## [Your assignment]
Please transcribe the entries below exactly and leave out every picture.

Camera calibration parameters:
== Segment start ==
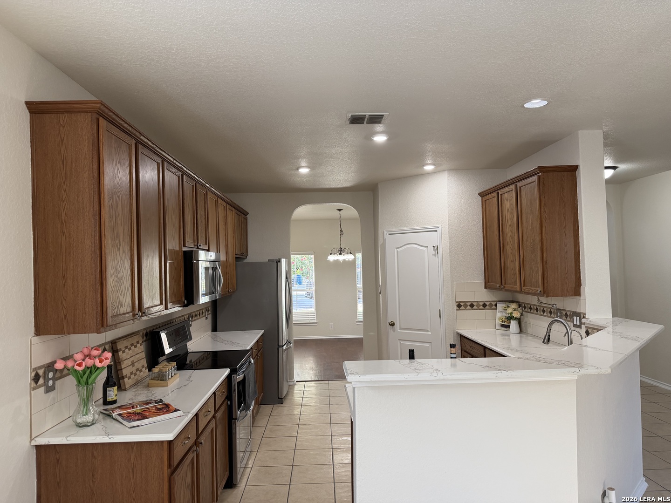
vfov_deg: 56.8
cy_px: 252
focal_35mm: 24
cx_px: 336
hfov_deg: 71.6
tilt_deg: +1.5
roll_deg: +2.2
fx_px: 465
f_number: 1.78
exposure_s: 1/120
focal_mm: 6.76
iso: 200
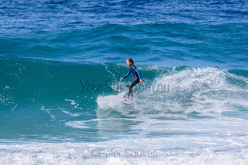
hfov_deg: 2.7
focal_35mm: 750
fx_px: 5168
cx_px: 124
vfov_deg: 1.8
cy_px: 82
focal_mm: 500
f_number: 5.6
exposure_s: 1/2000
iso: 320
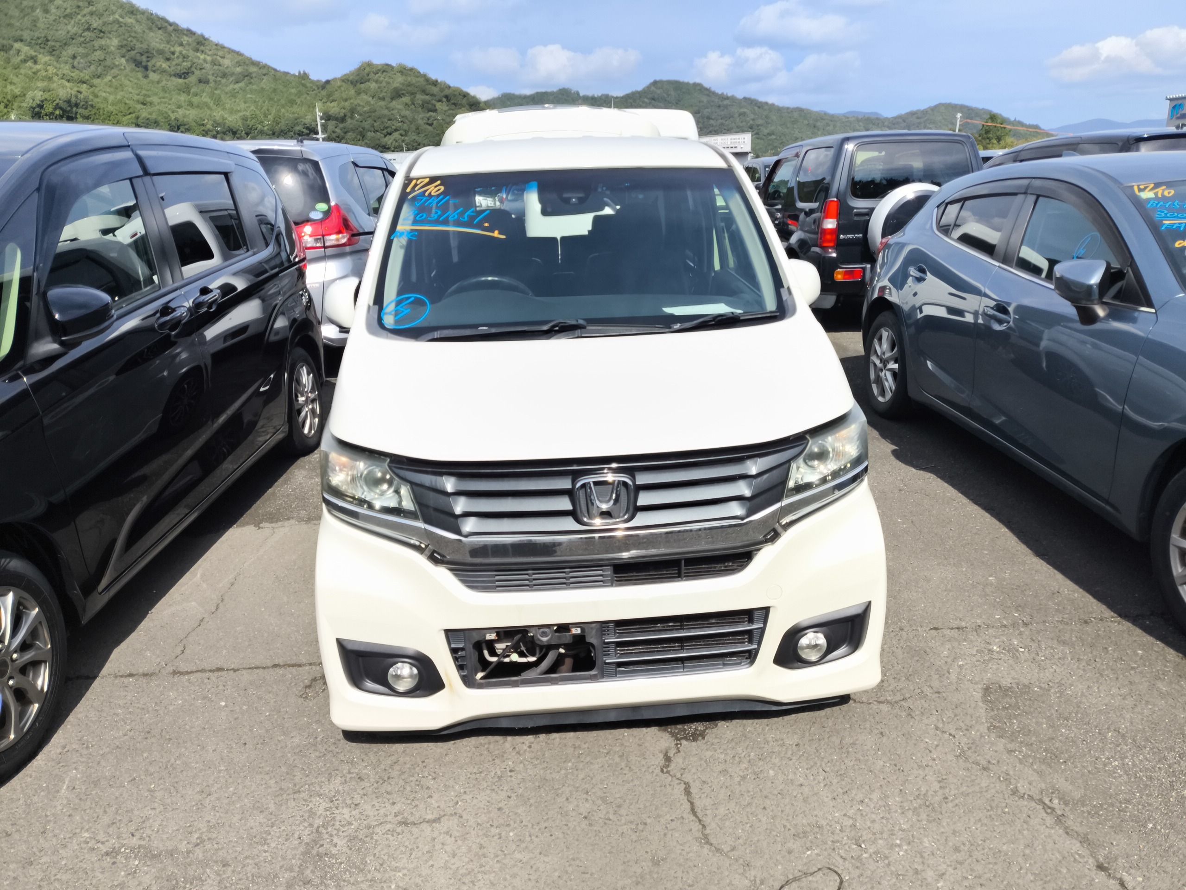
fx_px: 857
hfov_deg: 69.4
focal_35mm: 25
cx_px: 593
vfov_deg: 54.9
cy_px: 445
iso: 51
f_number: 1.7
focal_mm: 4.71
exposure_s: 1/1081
== Segment end ==
## [Response to this task]
vfov_deg: 56.8
cy_px: 252
focal_35mm: 24
cx_px: 336
hfov_deg: 71.6
tilt_deg: +1.5
roll_deg: +2.2
fx_px: 465
f_number: 1.78
exposure_s: 1/120
focal_mm: 6.76
iso: 200
hfov_deg: 2.7
focal_35mm: 750
fx_px: 5168
cx_px: 124
vfov_deg: 1.8
cy_px: 82
focal_mm: 500
f_number: 5.6
exposure_s: 1/2000
iso: 320
fx_px: 857
hfov_deg: 69.4
focal_35mm: 25
cx_px: 593
vfov_deg: 54.9
cy_px: 445
iso: 51
f_number: 1.7
focal_mm: 4.71
exposure_s: 1/1081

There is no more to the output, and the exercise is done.